« Ce projet est dans la continuité de notre volonté politique et s’inscrit dans le cadre du schéma d’aménagement. Nous souhaitions valoriser ce lieu et faire en sorte que la population puisse s’alimenter avec des produits locaux ». Comme le rappelle le maire de Bandrélé, la genèse de cette aventure agricole inédite résulte d’une vision stratégique : mettre en œuvre un système alimentaire ancré dans le territoire et fournir les marchés locaux de produits issus de l’agriculture locale.
Valoriser les terres agricoles
Pour y parvenir, la municipalité a décidé, en partenariat avec l’Etablissement Public Foncier d’Aménagement de Mayotte, de valoriser les 19 hectares du site de Mro Mouhou – dont 13 appartiennent à la municipalité de Bandrélé et 6 au Conseil départemental. Suite aux études de faisabilité pour la constitution du pôle agricole en 2019, les institutionnels ont dû procéder à des négociations puisque « le terrain était occupé de manière illégale par des personnes », rappelle Ali Moussa Moussa Ben. Afin de pacifier les relations, de juillet 2021 à mai 2022, la municipalité a participé à des négociations et procédé à l’indemnisation des occupants illégaux. Une solution à l’amiable visant à s’assurer que les relations avec les agriculteurs puissent se développer sous le signe d’une entente cordiale.
Professionnaliser la filière agricole
Depuis mai 2022, les 11 agriculteurs professionnels sélectionnés par la commission d’attribution des parcelles ont débuté leurs installations sur le site. « Nous avons procédé à cette sélection avec les partenaires institutionnels au regard de la qualité de leur projet », informe Yves-Michel Daunar, directeur général de l’EPFAM. Publié en octobre 2019, l’appel à projet nourrissait l’ambition d’attirer des agriculteurs et éleveurs de tout Mayotte. Qu’il s’agisse de maraîchers, de pépiniéristes, d’éleveurs de volailles, de cultivateurs de vanille de cacao ou encore d’ananas, tous attendent désormais de pouvoir entrer dans la phase opérationnelle en développant leur activité.

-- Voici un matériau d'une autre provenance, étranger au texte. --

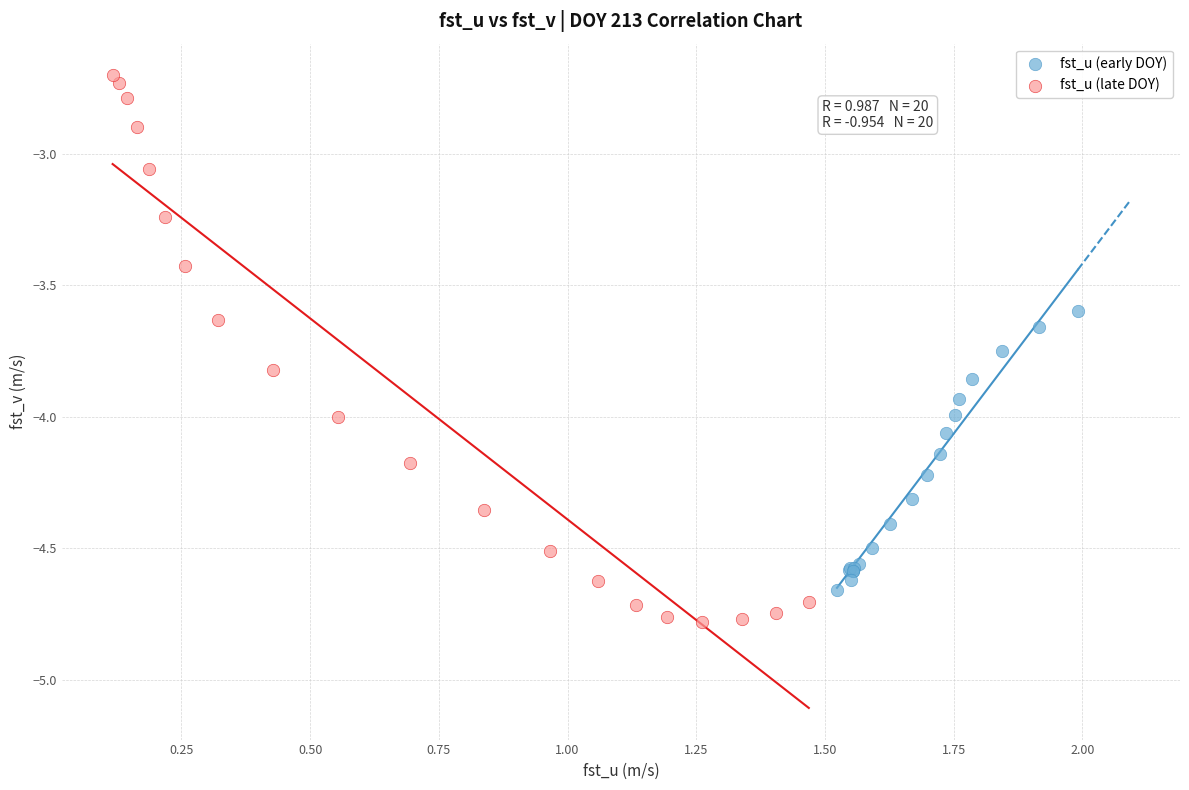

Which series has the widest spread of Y values?

fst_u (late DOY)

De nombreux aménagements sont encore attendus par les nouveaux exploitants, tels que la création de
chemins pour accéder aux parcelles ou encore l’installation de clôtures pour sécuriser le lieu. Si pour certains agriculteurs, cette situation engendre d’ores et déjà des désagréments, le maire de Bandrélé n’a pas manqué de rappeler qu’il s’agit « d’un projet qui avance étape par étape », précisant que des communs sont notamment prévus pour stocker le matériel.
Un enjeu de sanitaire non négligeable pour Mayotte
Ce projet de pôle agricole représente au-delà de l’aspect économique, en professionnalisant la filière agricole de l’île, un véritable enjeu de santé publique. La population sera en mesure de pouvoir consommer des produits locaux dont la traçabilité sera assurée. Un gage de qualité au regard des produits consommés en bord de route dont l’origine est souvent inconnue. A ce titre, le représentant de la Direction régionale de l’Alimentation, de l’Agriculture et de la Forêt fait savoir que la DAAF « travaille actuellement à l’Agence Régionale de Santé pour mettre en place une étude sur la qualité des produits vendus en bordure de route et leur impact sur la santé de la population ».
La filière bio à développer sur l’île
Pour Hassani, agriculteur sur le site de Mro Mouhou, le choix de se lancer dans une production bio relevait de l’évidence : « beaucoup de monde demande ce type de produits, je voulais la certification car les gens sauront ce que je fais ». Actuellement en attente de cette certification, l’appellation bio oblige, en effet, outre des conditions de production particulière, à renforcer la traçabilité des aliments. « Avec le bio, il faut que tout soit tracé », informe-t-il. A juste titre, l’agriculteur en est conscient « il y a un vrai enjeu de santé publique que de développer la filière bio à Mayotte ».
Une aubaine pour l’île, à la fois pour sa filière agricole mais aussi pour la population, d’autant que les partenaires du pôle agricole de Mro Mouhou nourrissent encore d’autres projets. Une étude de faisabilité est bientôt attendue afin d’étudier l’implantation d’un abattoir sur le site.